The Obama growth rate was not spectacular by historical standards, but it was among the best in the developed world in the period coming out of the Great Recession. Mr. Trump got away with exaggerating the problems he inherited and is clearly prepared to exaggerate whatever improvements occur during his tenure. I hope he will be able to develop the kind of growth he claims he will. Time and events will tell.

Given the recent events that led to the resignation of Trump’s national security advisor, and the now widely-accepted (perhaps not by Trump) finding that Russia conspired to help Trump win the election, some of the questions naturally went to suspicions about an unholy alliance. But Trump explained that “Russia is fake news. Russia — this is fake news put out by the media.”

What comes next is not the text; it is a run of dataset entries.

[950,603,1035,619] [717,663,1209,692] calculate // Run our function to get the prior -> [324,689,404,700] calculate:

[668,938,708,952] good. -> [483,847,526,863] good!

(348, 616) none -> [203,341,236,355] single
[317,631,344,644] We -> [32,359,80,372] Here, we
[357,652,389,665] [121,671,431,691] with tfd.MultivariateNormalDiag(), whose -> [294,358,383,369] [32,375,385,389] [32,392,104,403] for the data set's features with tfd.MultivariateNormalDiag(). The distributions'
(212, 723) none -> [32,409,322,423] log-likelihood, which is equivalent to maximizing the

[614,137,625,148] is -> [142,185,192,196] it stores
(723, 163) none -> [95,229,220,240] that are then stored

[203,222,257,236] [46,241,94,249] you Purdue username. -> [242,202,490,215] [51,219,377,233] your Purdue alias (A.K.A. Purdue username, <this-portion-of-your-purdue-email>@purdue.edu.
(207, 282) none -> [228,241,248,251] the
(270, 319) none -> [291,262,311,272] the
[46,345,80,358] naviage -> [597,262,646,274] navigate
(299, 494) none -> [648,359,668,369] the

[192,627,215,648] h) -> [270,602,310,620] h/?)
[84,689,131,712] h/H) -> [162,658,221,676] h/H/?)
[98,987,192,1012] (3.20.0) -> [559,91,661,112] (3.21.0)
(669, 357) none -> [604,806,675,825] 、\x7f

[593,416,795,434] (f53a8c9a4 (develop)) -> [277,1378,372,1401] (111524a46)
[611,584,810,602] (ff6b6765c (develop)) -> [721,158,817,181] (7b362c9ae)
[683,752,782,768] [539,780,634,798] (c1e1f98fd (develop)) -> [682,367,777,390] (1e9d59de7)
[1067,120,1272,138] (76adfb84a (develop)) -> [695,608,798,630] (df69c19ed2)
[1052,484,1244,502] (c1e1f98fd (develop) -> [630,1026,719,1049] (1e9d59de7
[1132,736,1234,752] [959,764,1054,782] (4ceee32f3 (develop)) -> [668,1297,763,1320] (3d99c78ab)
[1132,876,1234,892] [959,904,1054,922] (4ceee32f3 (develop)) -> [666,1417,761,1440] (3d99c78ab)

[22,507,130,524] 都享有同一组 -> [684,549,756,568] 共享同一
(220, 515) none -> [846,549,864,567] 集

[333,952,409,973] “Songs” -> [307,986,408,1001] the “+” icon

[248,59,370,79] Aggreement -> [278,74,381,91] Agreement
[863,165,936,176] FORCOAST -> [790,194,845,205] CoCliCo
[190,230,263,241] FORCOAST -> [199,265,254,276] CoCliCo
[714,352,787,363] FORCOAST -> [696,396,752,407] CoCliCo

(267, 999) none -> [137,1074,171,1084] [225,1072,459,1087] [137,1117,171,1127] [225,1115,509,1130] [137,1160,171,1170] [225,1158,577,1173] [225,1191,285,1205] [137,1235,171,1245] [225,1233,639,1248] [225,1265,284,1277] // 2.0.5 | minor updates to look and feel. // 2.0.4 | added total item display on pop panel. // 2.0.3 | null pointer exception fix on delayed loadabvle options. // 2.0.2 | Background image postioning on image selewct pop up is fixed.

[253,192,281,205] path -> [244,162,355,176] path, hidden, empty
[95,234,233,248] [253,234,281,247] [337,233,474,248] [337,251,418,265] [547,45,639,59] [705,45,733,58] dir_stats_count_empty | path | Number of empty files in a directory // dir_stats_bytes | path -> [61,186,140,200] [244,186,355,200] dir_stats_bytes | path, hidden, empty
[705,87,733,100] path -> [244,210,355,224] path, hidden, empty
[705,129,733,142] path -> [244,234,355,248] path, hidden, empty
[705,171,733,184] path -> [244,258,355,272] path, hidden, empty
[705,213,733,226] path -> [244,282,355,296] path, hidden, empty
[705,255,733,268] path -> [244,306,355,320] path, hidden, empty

Here’s a fuller summary of what Trump said is going on between Russia and himself:

“I can tell you, speaking for myself, I own nothing in Russia. I have no loans in Russia. I don’t have any deals in Russia. President Putin called me up very nicely to congratulate me on the win of the election. He then, called me up extremely nicely to congratulate me on the inauguration, which was terrific. But so did many other leaders, almost all other leaders from almost all of the country. So that’s the extent. Russia is fake news. Russia — this is fake news put out by the media.”

So that should settle that. Oh, and Trump stated just the simple fact that (notwithstanding the firing of Gen. Michael Flynn, and the fact that Trump’s first choice to replace Flynn turned down the offer, and a few other hiccups) that: “This administration is running like a fine- tuned machine.”